> **ASSIGNED TASK**
An exact copy of every entry is required, without the pictures.

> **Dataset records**
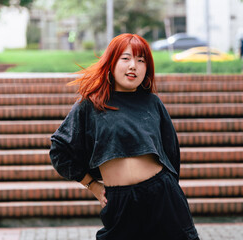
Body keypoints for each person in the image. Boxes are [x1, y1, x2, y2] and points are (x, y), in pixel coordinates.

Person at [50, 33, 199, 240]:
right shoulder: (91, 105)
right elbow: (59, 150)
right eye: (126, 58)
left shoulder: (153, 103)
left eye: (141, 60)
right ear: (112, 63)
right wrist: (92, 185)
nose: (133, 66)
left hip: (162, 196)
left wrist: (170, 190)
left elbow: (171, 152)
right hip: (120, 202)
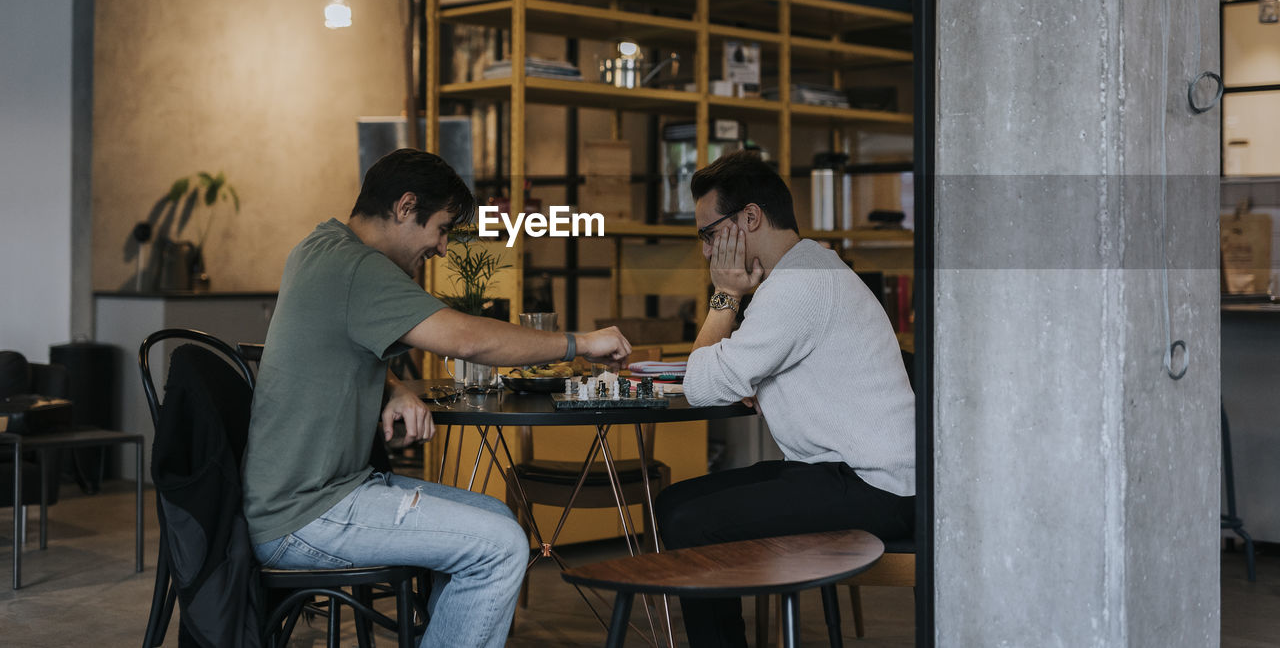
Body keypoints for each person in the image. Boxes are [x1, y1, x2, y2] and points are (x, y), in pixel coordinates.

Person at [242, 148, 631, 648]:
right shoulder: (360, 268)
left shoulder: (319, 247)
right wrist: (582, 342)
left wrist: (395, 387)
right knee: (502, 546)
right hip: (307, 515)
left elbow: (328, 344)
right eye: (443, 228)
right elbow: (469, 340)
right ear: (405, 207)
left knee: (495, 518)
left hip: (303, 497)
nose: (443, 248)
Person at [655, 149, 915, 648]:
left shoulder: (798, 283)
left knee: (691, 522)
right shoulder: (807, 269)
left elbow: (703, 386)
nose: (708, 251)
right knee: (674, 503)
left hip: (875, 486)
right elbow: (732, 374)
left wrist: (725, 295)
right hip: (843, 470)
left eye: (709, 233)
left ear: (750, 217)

> **TASK SOLUTION**
Body keypoints for each person in the image. Boxes are [x1, y1, x2, y2] and points are (x, y), in pixel coordinates.

Person at [50, 33, 199, 240]:
right shoulder: (91, 105)
right elbow: (59, 150)
right eye: (126, 58)
left shoulder: (153, 103)
left eye: (141, 60)
right ear: (112, 63)
right wrist: (92, 185)
nose: (133, 66)
left hip: (162, 196)
left wrist: (170, 190)
left elbow: (171, 152)
right hip: (120, 202)
Body keypoints for each person in the image. Boxes are [x1, y1, x2, y2] and points are (x, y), in pixel coordinates.

Person at [242, 148, 631, 648]:
right shoulder: (360, 268)
left shoulder: (319, 247)
right wrist: (582, 342)
left wrist: (395, 387)
right knee: (502, 546)
right hip: (307, 515)
left elbow: (328, 344)
right eye: (443, 228)
right elbow: (469, 340)
right ear: (405, 207)
left knee: (495, 518)
left hip: (303, 497)
nose: (443, 248)
Person at [655, 149, 915, 648]:
left shoulder: (798, 283)
left knee: (691, 522)
right shoulder: (807, 269)
left elbow: (703, 386)
nose: (708, 251)
right knee: (674, 503)
left hip: (875, 486)
right elbow: (732, 374)
left wrist: (725, 295)
right hip: (843, 470)
left eye: (709, 233)
left ear: (750, 217)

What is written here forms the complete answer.